Exercise passage:
-*-*-

Divisors of differentials. Let $\mathbb{C}$ be the base field. Suppose $C \subset \mathbb{P}_2$ is a nonsingular projective curve of degree $d > 3$. Must it be the case that $D \in \text{Div}(C)$ is the divisor of a differential on $C$ which is everywhere regular if and only if $D = C \cdot E$, where $E \subset \mathbb{P}_2$ is a curve of degree $d-3$ (possibly defined by a polynomial with repeated factors)?
 A: Yes, it must necessarily be the case.
We introduce two lemmas.

-*-*-

Information shown:
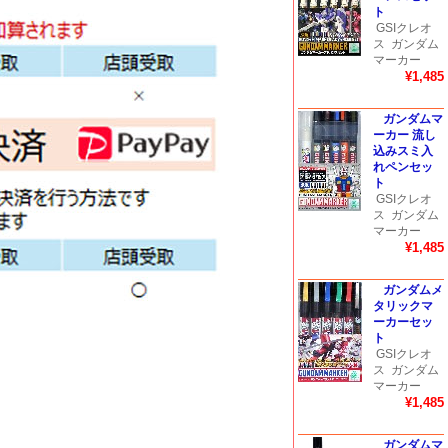
ト
GSIクレオ
ス
ガンダム
マーカー
¥1,485
ガンダムマ
ーカー 流し
込みスミ入
れペンセッ
ト
GSIクレオ
ス
ガンダム
マーカー
¥1,485
ガンダムメ
タリックマ
ーカーセッ
ト
GSIクレオ
ス
ガンダム
マーカー
¥1,485
ガンダムマ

-*-*-

Task directions: Repeat the part of the thread on divisors of differentials above from "Divisors of differentials." to "introduce two lemmas.", word for word.

Task result:
Divisors of differentials. Let $\mathbb{C}$ be the base field. Suppose $C \subset \mathbb{P}_2$ is a nonsingular projective curve of degree $d > 3$. Must it be the case that $D \in \text{Div}(C)$ is the divisor of a differential on $C$ which is everywhere regular if and only if $D = C \cdot E$, where $E \subset \mathbb{P}_2$ is a curve of degree $d-3$ (possibly defined by a polynomial with repeated factors)?
 A: Yes, it must necessarily be the case.
We introduce two lemmas.